▸ WHAT IS BEING ASKED
Please repeat every record below exactly as written, but leave out the pictures.

▸ DATA RECORDS

[Start of section]

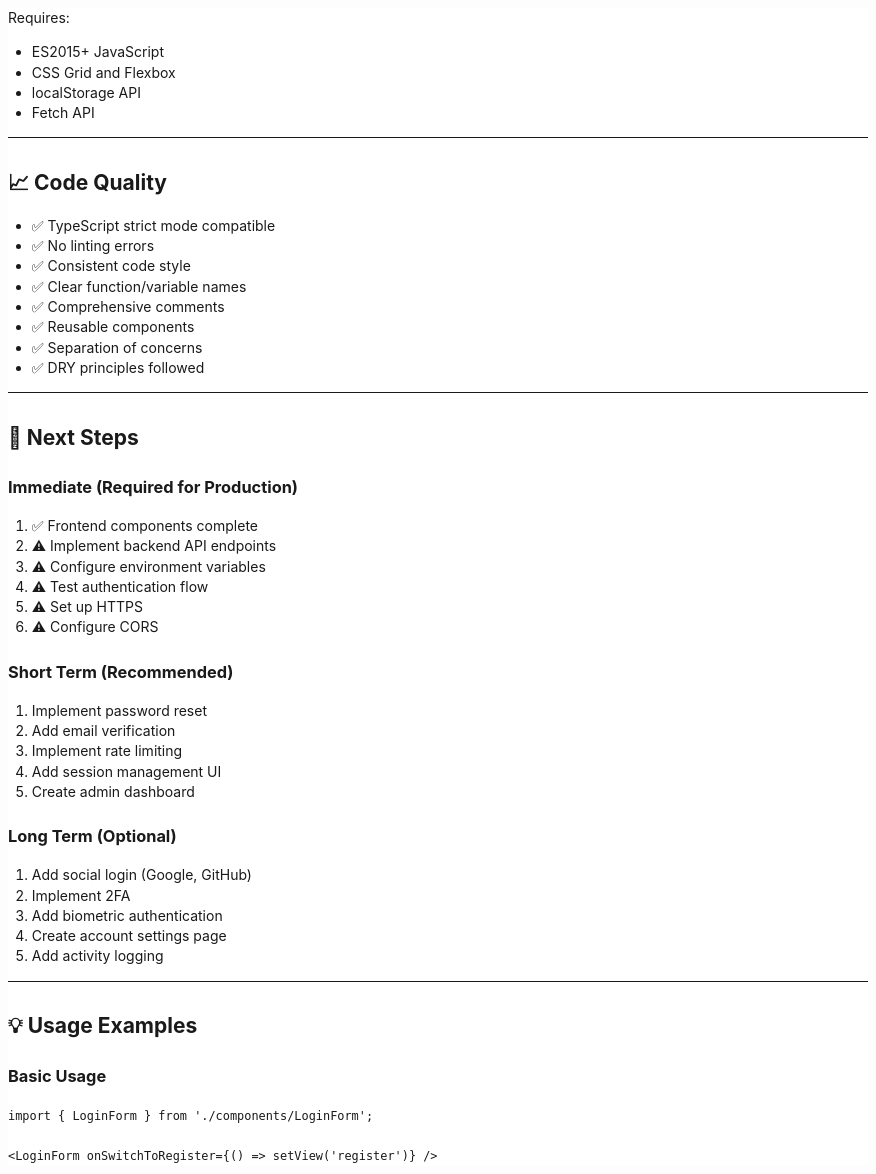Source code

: Requires:
- ES2015+ JavaScript
- CSS Grid and Flexbox
- localStorage API
- Fetch API

---

## 📈 Code Quality

- ✅ TypeScript strict mode compatible
- ✅ No linting errors
- ✅ Consistent code style
- ✅ Clear function/variable names
- ✅ Comprehensive comments
- ✅ Reusable components
- ✅ Separation of concerns
- ✅ DRY principles followed

---

## 🔄 Next Steps

### Immediate (Required for Production)
1. ✅ Frontend components complete
2. ⚠️ Implement backend API endpoints
3. ⚠️ Configure environment variables
4. ⚠️ Test authentication flow
5. ⚠️ Set up HTTPS
6. ⚠️ Configure CORS

### Short Term (Recommended)
1. Implement password reset
2. Add email verification
3. Implement rate limiting
4. Add session management UI
5. Create admin dashboard

### Long Term (Optional)
1. Add social login (Google, GitHub)
2. Implement 2FA
3. Add biometric authentication
4. Create account settings page
5. Add activity logging

---

## 💡 Usage Examples

### Basic Usage
```tsx
import { LoginForm } from './components/LoginForm';

<LoginForm onSwitchToRegister={() => setView('register')} />
```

[End of section]

▸ OUTPUT FOR THIS EXERCISE
Source code

: Requires:
- ES2015+ JavaScript
- CSS Grid and Flexbox
- localStorage API
- Fetch API

---

## 📈 Code Quality

- ✅ TypeScript strict mode compatible
- ✅ No linting errors
- ✅ Consistent code style
- ✅ Clear function/variable names
- ✅ Comprehensive comments
- ✅ Reusable components
- ✅ Separation of concerns
- ✅ DRY principles followed

---

## 🔄 Next Steps

### Immediate (Required for Production)
1. ✅ Frontend components complete
2. ⚠️ Implement backend API endpoints
3. ⚠️ Configure environment variables
4. ⚠️ Test authentication flow
5. ⚠️ Set up HTTPS
6. ⚠️ Configure CORS

### Short Term (Recommended)
1. Implement password reset
2. Add email verification
3. Implement rate limiting
4. Add session management UI
5. Create admin dashboard

### Long Term (Optional)
1. Add social login (Google, GitHub)
2. Implement 2FA
3. Add biometric authentication
4. Create account settings page
5. Add activity logging

---

## 💡 Usage Examples

### Basic Usage
```tsx
import { LoginForm } from './components/LoginForm';

<LoginForm onSwitchToRegister={() => setView('register')} />
```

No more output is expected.